When a member needs surgery we make available both domestic and international medical tourism programs, which offer opportunities for exceptional care that is far less expensive, and the surgery including travel and accommodations is free.
We are also doing a great job identifying people folks who are at risk or have emerging risk. We work with incredible data analytic vendors that gather medical and prescription data from TPAs and PBMs. They are able to look for gaps in care, such as not taking meds or failing to refill scripts. We play a role in getting the health management companies to do a better job.
MTT: So, from the PBM aspect, did you want to give us just a brief intro to that?
GB: The PBM business is a very dirty business. There is considerable conflict of interest and no true transparency for the employers, who are taking a leap of faith to self-fund their benefits because they want transparency.
PBMs provide a service called Prior Authorization to help determine whether a medication is appropriate. Many PBMs own their own specialty pharmacies which dispense high cost medications for complex chronic conditions. When a pbm owns their own specialty pharmacy, a conflict of interest exists and we often see a low denial rate. The largest PBMs are public companies and have a responsibility to return profits to their shareholders, so they’re not always doing what’s in their client’s best interest. It’s like the fox guarding the hen house. They are standing on the same side of the table as their shareholders, not with employers.

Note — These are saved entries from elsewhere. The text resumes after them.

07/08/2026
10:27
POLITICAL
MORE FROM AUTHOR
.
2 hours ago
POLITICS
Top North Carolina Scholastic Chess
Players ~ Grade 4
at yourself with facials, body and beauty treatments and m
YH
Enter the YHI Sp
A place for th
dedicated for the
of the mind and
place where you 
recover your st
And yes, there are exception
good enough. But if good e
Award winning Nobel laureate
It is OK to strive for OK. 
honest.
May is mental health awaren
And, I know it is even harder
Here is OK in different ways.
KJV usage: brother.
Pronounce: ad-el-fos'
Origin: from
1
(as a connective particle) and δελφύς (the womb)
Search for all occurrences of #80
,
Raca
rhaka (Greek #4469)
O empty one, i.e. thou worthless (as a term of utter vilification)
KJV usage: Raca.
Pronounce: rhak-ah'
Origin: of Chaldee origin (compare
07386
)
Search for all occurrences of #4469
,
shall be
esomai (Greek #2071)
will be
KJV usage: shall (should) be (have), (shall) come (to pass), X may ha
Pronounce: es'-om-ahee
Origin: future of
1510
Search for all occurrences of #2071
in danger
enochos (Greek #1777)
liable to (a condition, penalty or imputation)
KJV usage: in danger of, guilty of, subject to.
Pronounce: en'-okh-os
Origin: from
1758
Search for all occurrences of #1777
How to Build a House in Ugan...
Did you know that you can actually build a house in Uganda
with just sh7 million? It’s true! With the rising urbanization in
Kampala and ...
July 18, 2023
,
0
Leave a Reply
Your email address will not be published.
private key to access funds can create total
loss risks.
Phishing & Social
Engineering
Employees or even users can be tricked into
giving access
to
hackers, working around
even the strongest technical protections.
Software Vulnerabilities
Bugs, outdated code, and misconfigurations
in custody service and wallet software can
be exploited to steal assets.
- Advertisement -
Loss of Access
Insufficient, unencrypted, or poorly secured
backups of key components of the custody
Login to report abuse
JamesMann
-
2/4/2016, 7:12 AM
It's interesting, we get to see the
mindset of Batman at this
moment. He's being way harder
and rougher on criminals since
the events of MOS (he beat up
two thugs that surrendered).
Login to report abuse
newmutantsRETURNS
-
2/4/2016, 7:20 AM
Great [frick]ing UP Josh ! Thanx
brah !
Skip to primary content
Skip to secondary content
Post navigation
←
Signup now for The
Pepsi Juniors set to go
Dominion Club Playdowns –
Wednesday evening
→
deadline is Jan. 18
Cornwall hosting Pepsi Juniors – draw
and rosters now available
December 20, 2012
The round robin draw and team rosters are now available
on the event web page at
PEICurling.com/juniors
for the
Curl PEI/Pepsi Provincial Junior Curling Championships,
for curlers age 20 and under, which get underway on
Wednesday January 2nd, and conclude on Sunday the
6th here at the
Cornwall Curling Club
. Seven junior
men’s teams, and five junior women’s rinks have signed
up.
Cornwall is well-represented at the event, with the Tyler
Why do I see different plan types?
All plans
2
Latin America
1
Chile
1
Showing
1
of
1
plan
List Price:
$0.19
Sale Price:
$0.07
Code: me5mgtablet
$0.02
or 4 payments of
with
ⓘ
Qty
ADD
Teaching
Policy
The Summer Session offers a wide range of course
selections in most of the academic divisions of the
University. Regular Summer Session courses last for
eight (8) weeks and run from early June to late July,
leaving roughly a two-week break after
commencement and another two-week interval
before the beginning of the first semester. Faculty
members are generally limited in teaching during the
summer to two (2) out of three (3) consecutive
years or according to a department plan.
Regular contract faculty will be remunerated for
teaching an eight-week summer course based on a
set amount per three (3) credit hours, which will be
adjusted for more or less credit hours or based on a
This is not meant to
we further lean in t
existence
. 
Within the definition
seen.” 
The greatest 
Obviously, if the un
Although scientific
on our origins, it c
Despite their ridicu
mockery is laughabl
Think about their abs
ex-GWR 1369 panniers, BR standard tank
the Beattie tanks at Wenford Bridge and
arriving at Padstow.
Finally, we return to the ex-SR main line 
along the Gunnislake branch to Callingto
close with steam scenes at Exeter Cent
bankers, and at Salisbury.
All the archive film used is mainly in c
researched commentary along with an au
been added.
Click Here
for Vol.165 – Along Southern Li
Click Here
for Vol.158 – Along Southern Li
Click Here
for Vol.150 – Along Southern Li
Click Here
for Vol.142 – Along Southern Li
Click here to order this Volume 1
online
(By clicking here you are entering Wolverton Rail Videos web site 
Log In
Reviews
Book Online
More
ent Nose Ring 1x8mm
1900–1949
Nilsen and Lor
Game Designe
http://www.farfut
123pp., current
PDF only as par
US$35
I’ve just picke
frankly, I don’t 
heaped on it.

What’s more, doctors have no idea the cost of the meds they are prescribing.
We only work with fiduciary PBM’s — those that are held to a higher standard, offer complete transparency and engage in higher clinical practices.
MTT: You need an honest gatekeeper whose interests are aligned with the employer and not their shareholders.
GB: Exactly, and that’s why we’ve created a specialty med review program, which employers can relate to. If a medicine is prescribed as a specialty med, we ensure that it is the right drug for the right person at the right time — and the right cost. When it comes to a specialty pharmacy, we offer a wide range of choices akin to an Expedia-like experience.
We have a network of pharmacies that compete and bid for the business, and we get the best possible price, combined with the option of using our MAP program or international pharmacy program so that the cost could be much less or even free.
We don’t charge an administrative or set up fee. Our clients pay for performance. As I mentioned before, if we don’t deliver value, we don’t get paid. This means we put a lot more hustle into the work we do on behalf of the employer and employee.